WORTHINGTON - School has been in session for nearly a month already! As a mother of four with three school-aged children, I am just now finally coming to grips with this harsh reality: summer has ended. The sun-kissed mornings of kids crawling out of bed around 9 a.m. and bicycling in their PJs until noon are long over. The evening kickball games and bonfires on our farm have come to an abrupt end. They have been replaced with sporting events, homework and bedtime routines. Although the back-to-school season brings mixed feelings in our home, the shiny new backpacks brimming with school supplies always seem to find their way to our doorstep accompanied by a few nervous smiles, of course. And slowly but surely, that 7:15 school bus horn starts to grow on me.
Routine is healthy and brings a sense of structure that helps us organize our thoughts and makes us feel like we have it all together. As Christian parents it is our duty to construct and maintain effective routines for our children. A question we might ask ourselves as we’re rushing in and out the door is “Who is leading whom?”
Either we will train our children to be self-controlled or we will train them to be demanding and self-centered. We can ask a different set of questions to help us see this more clearly. Is the child setting the schedule and demanding things go his own way? Or is the parent, (appointed by God) leading the child, setting the daily routine?
In order to effectively develop self-control in our children, we need to set up good routines and develop a flexible schedule. Taking the time and initiative to train them to comply with routines can be challenging. As a mom, I am good at being in “I’ll just do it myself” mode when it comes to household chores and family obligations. However, the repetition of routines for our children goes a long way toward building their confidence, experience and acceptance of what needs to be done in life. The very patterns that they are familiar with today will become the same patterns that they will naturally adopt for their own, as they get older.

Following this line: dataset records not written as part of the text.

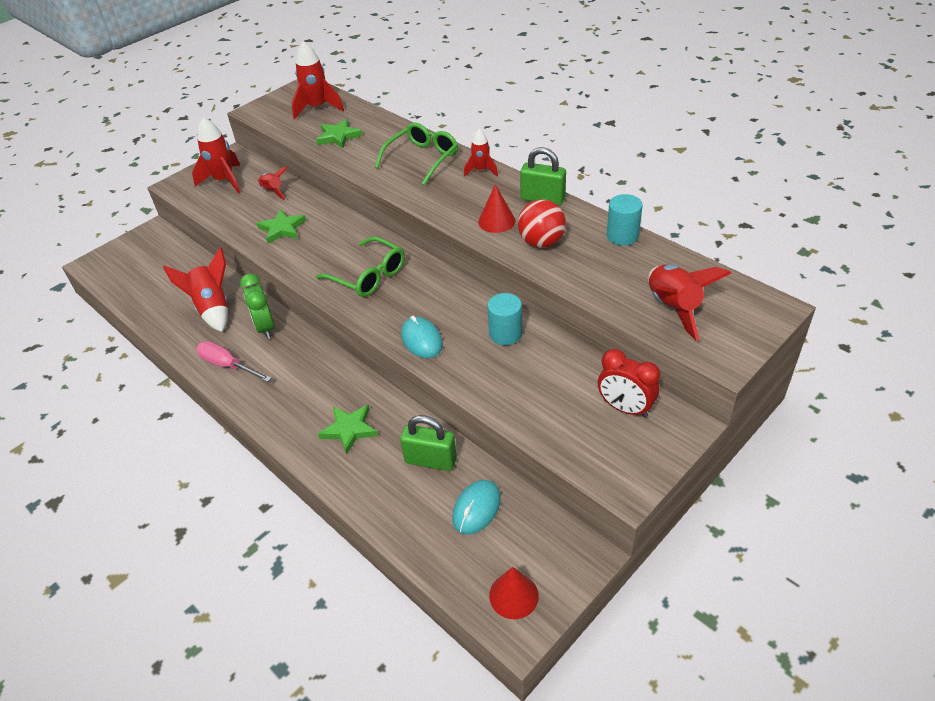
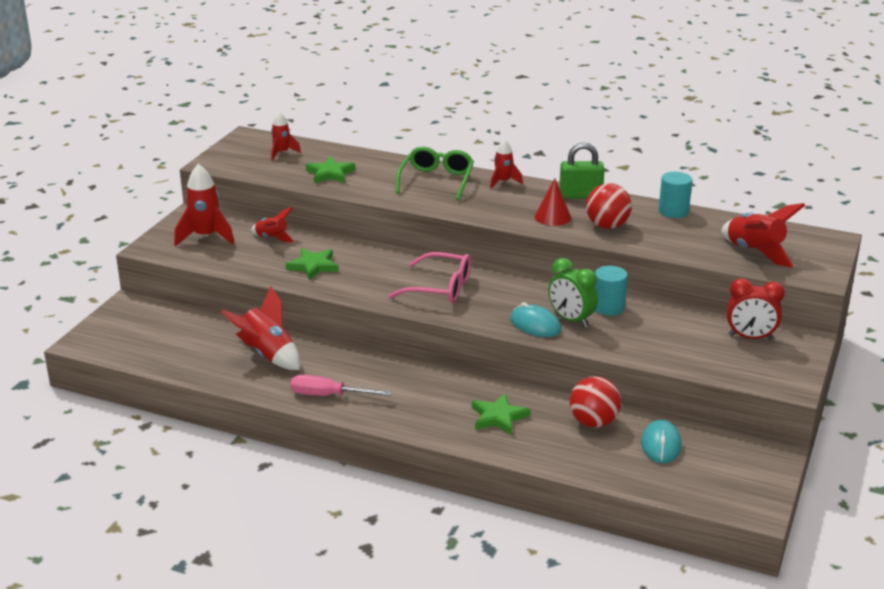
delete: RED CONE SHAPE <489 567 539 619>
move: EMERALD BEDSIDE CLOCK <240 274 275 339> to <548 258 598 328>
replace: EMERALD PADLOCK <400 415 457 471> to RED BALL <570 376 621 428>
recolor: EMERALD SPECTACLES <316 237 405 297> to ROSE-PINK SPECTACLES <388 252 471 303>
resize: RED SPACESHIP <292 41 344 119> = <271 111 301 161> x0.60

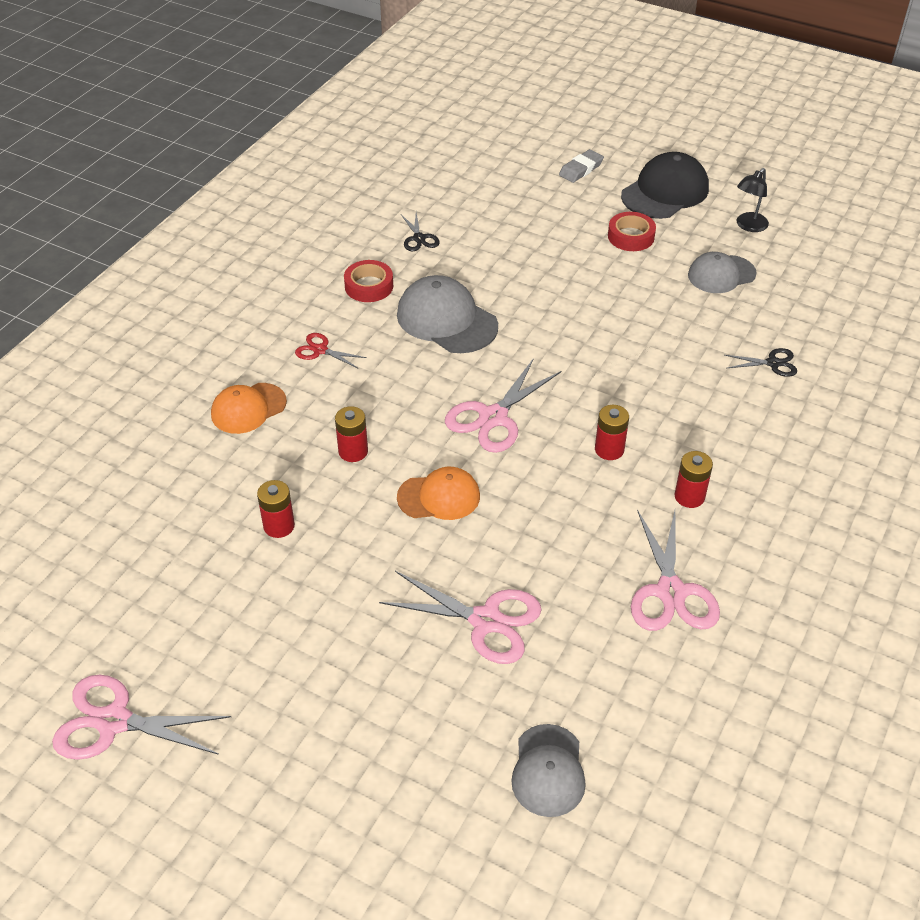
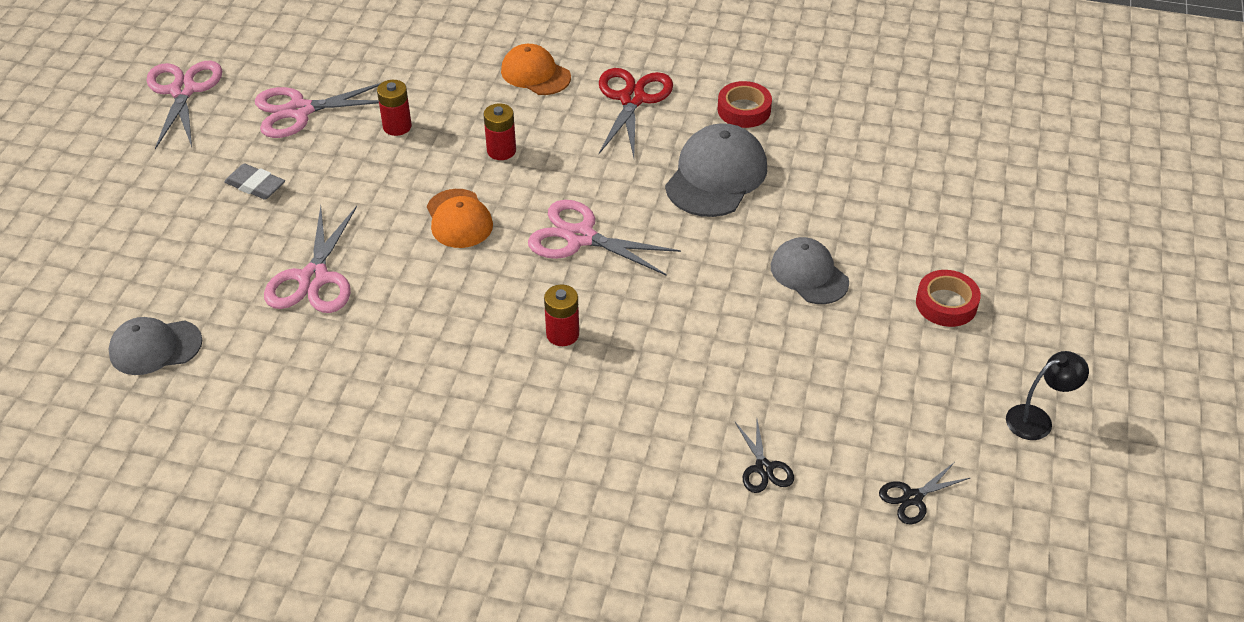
delete: EBONY PEAKED CAP <621 152 709 219>; RED AA BATTERY <674 451 713 508>
move: ASH-GREY PENCIL ERASER <559 149 604 183> to <224 163 285 200>; ROSE-PINK SHEARS <631 510 720 631> to <255 83 381 138>; ASH-GREY PEAKED CAP <688 252 756 293> to <771 237 849 304>; EBONY SHEARS <401 212 440 251> to <879 462 970 525>
rotate: EBONY LAMP <736 168 769 232> = <1006 351 1089 440> 135 degrees clockwise
resize: RED SHEARS <295 333 367 368> = <599 68 673 157> x1.85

At Worthington Christian School, students are trained in biblical principles and encouraged to incorporate such ideas into their daily routines. Proverbs 22:6 offers wise instruction for school administrators, teachers and parents alike: “Train up a child in the way he should go, and when he is old he will not depart from it.” WCS students, staff and parents shared this message at Saturday’s King Turkey Day Parade in Worthington and celebrated their first-place entry. Training up children in the way they should go certainly has its ups and downs, but God’s will for their lives is accomplished through our love as parents. Developing healthy routines and flexible schedules is just one of many ways we can demonstrate that love.